→ **TASK GOAL**
Your copy must start with the line containing "left elbow: (176, 167)" and end with the last line of the entries, matching them exactly and leaving out every picture.
::::
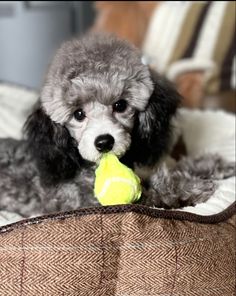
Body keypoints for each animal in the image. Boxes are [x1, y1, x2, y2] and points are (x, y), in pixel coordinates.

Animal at [0, 34, 234, 217]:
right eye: (78, 114)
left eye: (120, 105)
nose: (104, 142)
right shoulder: (88, 201)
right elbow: (150, 193)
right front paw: (188, 187)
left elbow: (176, 167)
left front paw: (210, 165)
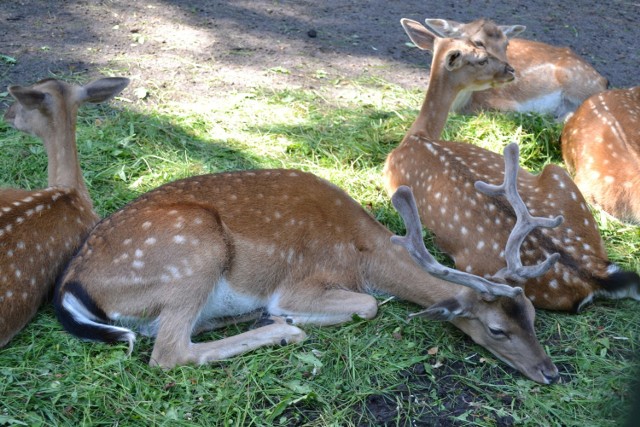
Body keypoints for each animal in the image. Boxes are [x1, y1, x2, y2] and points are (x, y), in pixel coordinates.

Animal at [55, 147, 560, 384]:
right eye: (497, 329)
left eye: (534, 315)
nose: (550, 372)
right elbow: (368, 306)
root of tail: (72, 286)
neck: (367, 255)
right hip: (193, 249)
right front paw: (289, 318)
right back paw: (281, 329)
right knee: (169, 353)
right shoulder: (301, 281)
::::
→ **ANSWER FOR THE TASK**
left elbow: (176, 167)
left front paw: (210, 165)
Body keypoints for each animal in the image. Boxes are [x1, y1, x2, y2] and points are (x, y), in pixel coordinates.

Animal at [55, 147, 560, 384]:
right eye: (497, 329)
left eye: (534, 315)
nose: (550, 372)
right elbow: (368, 306)
root of tail: (72, 286)
neck: (367, 255)
right hip: (193, 249)
right front paw: (289, 318)
right back paw: (281, 329)
right knee: (169, 353)
right shoulder: (301, 281)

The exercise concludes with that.